The first time the selkie maid saw her, a creature clad in bright, reflective surfaces, a cold knife of fear pierced her gut.
As a pup, she was a curious thing; both an oddity and a creature filled to the brim and spilling over with curiosity. She often did not heed her mother's and aunts' words of caution regarding, well, anything.
When the wind was high and whipping the ocean into wild, crashing waves, her heart soared and she zipped through the foam, relishing nothing so much as the feeling of being completely untethered, free.
She stayed out long past dusk on particularly still nights to skip through the water and watch how the stars reflected on the surface of the sea.

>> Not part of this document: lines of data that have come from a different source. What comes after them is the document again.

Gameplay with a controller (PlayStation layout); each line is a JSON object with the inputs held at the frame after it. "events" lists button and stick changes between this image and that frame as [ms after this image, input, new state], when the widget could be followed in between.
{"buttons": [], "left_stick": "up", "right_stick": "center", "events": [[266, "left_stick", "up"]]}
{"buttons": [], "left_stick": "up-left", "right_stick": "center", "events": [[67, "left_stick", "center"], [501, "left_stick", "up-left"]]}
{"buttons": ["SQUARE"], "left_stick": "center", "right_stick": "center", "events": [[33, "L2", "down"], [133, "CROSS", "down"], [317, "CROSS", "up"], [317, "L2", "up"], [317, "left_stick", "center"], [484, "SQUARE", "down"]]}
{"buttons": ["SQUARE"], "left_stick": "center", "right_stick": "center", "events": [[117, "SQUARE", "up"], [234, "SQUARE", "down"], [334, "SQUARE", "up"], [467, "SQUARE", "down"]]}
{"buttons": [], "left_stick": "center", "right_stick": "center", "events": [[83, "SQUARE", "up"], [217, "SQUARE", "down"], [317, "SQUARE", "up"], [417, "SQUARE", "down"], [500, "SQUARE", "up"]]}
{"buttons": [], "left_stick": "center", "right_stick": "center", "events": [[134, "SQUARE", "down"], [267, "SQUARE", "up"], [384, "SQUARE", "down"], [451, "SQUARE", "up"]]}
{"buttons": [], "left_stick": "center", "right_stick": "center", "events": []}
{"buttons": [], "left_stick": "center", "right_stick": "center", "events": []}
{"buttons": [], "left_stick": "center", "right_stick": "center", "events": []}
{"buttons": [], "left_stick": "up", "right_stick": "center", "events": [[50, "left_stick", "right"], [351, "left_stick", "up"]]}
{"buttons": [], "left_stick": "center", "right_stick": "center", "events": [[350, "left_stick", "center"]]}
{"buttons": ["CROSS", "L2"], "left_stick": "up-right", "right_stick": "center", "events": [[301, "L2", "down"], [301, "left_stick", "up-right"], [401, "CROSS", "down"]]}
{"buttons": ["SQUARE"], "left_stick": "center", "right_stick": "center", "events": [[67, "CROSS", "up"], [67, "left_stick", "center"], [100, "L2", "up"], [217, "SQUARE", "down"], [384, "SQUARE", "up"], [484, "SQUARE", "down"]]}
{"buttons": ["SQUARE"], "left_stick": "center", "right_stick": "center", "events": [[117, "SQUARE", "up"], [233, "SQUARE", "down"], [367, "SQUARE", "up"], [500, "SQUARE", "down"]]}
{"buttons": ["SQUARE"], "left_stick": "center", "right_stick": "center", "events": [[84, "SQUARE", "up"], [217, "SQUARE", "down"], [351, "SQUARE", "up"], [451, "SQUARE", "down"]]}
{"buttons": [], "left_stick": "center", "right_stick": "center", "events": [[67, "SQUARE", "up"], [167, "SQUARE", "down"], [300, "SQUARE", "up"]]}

She strayed too close to shark hunting grounds to catch a glimpse of the drawn, angry faces of great whites.
Worst of all, perhaps, was that when the pointy shapes of fisherman's boats growled through the water leaving strange smells and sounds in their wake, poles and lines piercing the sky, nets dragging through the water, she watched from afar with large, intelligent, dark eyes.
"Humans cannot be trusted," her mother said, lip curled in disgust.
"They'll covet you," her aunt said.
"They'll take what's yours and keep you captive, away from the ocean. Away from us. As long as they can," her elder sister said.
"Cara was taken," Eimeer, her best friend, said voice hoarse and heavy with fear and tears. "Seven years, Fiadh.* We won't see her for another seven years."
As the years dragged on, for a selkie's life is long, her curiosity never waned, instead, it grew into a gnawing, frustrating thing that urged her closer to danger, to the desire to learn more, know more. So, the day she found herself face-to-face with the very thing her loved ones warned her about came as a surprise to no one, least of all herself.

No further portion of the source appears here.